• DATASET RECORDS:
◇ ◇ ◇ ◇ ◇ ◇ ◇
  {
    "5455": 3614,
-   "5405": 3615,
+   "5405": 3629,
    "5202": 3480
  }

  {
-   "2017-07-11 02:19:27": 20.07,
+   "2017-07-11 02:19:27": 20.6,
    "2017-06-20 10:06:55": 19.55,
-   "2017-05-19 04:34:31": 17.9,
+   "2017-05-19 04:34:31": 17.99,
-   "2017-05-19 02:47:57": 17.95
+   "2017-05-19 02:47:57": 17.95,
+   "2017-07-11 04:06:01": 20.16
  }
◇ ◇ ◇ ◇ ◇ ◇ ◇
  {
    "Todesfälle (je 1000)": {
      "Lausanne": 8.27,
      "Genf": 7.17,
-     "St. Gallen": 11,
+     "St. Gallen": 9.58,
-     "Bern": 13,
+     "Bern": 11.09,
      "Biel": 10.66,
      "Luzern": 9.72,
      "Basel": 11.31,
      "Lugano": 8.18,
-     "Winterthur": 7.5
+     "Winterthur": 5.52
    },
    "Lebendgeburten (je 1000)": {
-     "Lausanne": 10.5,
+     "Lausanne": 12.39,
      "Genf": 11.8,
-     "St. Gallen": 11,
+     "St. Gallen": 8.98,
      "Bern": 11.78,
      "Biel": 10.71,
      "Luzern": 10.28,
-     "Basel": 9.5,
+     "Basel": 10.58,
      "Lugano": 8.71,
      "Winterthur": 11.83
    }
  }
◇ ◇ ◇ ◇ ◇ ◇ ◇
• PROMPT: When a line in the material contains the string "Lausanne", copy that line.

• SOLUTION TO THE PROBLEM:
      "Lausanne": 8.27,
-     "Lausanne": 10.5,
+     "Lausanne": 12.39,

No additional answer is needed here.